We also see this clearly in 2 Corinthians 3. Christians, too, become what they worship, being transformed into the image of God as we behold that image with unveiled face. Everyone becomes what they worship—for good or evil.
But if the face is intimately connected with the image of God, and with worship, then what do we become when we implicitly worship another god, by engaging in the religious pattern—the quasi-rite—of covering our faces? What will happen to us if we remove our faces? Silence our voices? Obliterate the image of God?
7 comments
Joel
Great piece, Bnonn. It’s time we all started acknowledging the satanic nature of what’s been going on. By doing so we can call Christians to resist it and stand strong on God’s word and in His Spirit.
Josh Griffing
I exempted my kids from their schools’ mask mandate on the basis of the masks’ falsehood, but the face/veil symbolism hadn’t occurred to me at the time. This deeper dive is excellent. Thank you.
Sharkly
For a generation this nation has not made women cover their heads when praying. Now Satan and his worldly forces show God that both women and men will cover their faces at his command, and do it for lengthy times, even though that is medically counterproductive. Satan is just showboating how many people fear him more than they fear God. Furthermore, we are to pray without ceasing. (1 Thessalonians 5:17) How can men correctly call on God, without ceasing, when their faces are covered in direct contradiction to 1 Corinthians 11:7? It is an insult to God to hide or mask His own image while seeking His face. Men today won’t ever make women wear a veil for God, but men will even veil their own faces for Satan. When the time comes to get the mark of this world’s beastly system, they’ll all rush out to get it, like they’ve agreed to cover their faces and adulterate their God-given RNA.
Henry Milewski
Two more verses of potential interest:
Job 9:24 The earth is given into the hand of the wicked; He [God] covers the faces of its judges.

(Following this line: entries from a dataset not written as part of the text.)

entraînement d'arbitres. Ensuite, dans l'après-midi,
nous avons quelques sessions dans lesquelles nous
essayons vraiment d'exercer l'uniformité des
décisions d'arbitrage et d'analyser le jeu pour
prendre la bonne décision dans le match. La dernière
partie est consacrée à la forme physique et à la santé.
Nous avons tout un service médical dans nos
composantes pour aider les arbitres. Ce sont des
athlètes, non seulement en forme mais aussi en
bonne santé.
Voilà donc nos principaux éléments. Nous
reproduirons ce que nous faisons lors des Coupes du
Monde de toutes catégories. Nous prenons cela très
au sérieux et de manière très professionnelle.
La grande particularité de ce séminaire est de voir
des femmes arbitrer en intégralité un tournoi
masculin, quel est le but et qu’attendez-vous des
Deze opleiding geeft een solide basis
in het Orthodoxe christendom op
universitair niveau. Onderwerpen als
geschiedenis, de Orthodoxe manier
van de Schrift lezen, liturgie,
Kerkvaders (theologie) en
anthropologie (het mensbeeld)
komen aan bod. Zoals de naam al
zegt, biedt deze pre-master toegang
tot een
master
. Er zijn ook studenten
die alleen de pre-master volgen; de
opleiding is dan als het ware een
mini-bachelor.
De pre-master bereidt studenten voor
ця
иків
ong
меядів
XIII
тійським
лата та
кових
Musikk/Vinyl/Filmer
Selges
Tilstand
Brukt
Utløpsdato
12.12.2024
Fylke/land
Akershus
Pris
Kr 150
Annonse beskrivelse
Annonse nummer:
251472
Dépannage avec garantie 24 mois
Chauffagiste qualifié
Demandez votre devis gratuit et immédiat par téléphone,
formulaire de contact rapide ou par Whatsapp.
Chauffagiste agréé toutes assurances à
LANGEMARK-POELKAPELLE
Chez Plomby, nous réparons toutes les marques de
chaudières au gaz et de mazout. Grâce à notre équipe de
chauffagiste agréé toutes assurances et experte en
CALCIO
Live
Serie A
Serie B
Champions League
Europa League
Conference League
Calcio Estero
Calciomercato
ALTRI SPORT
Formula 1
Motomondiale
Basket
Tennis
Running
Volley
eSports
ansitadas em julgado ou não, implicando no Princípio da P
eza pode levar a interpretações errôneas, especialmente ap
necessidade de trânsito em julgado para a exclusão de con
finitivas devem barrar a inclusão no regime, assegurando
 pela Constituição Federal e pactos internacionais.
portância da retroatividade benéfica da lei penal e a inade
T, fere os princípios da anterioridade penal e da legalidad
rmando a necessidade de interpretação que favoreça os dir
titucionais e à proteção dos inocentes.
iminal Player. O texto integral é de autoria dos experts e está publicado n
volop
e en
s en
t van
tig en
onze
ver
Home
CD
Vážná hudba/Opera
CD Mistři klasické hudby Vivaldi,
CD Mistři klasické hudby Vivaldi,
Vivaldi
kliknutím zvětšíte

Esther 7:8 Then the king said, “Will he even assault the queen with me in the house?” As the word went out of the king’s mouth, they covered Haman’s face.
Prato
Thank you. This is the way it seemed to me also. I posted on Facebook on June 1, 2020 that this was a black mass, not just with the veiling and kneeling, but also including the fires and demon possession I thought I was seeing in BLM/Antifa, with George Floyd as an antichrist martyr. It wasn’t well-received, to say the least, but I’m still sure it was correct. I never once wore the mask or participated in that “pandemic” in any way.
Robert Holmes
Great stuff! I bought the book and gladly support this ministry.
Yvonne Blaise
Your quotation, “Simply put, Scripture links the face not just with our own identity, but with the image and glory of God himself. Thus, to cover the face is symbolically to make God’s own image and glory of no account.” This occurred to me early in the game.
What’s disturbing is people still showing up in church, or anywhere for that matter, masked in 2023. Even more disturbing is having to leave one’s church because they swallowed the covid koolaid to the degree of telling those who were not vaxxed that they had to be masked. It seems there is no end to the insanity.
Where’s the spiritual discernment in what is supposed to be the family of God? This is tragic. Those who’ve brought this agenda to us despise the image and likeness of God. Consequently they must have the absence of His image represented on every face who buys into being masked.
Love your blog! Wish I had discovered it sooner than a few days ago when I went searching for something on Christianized Polytheism.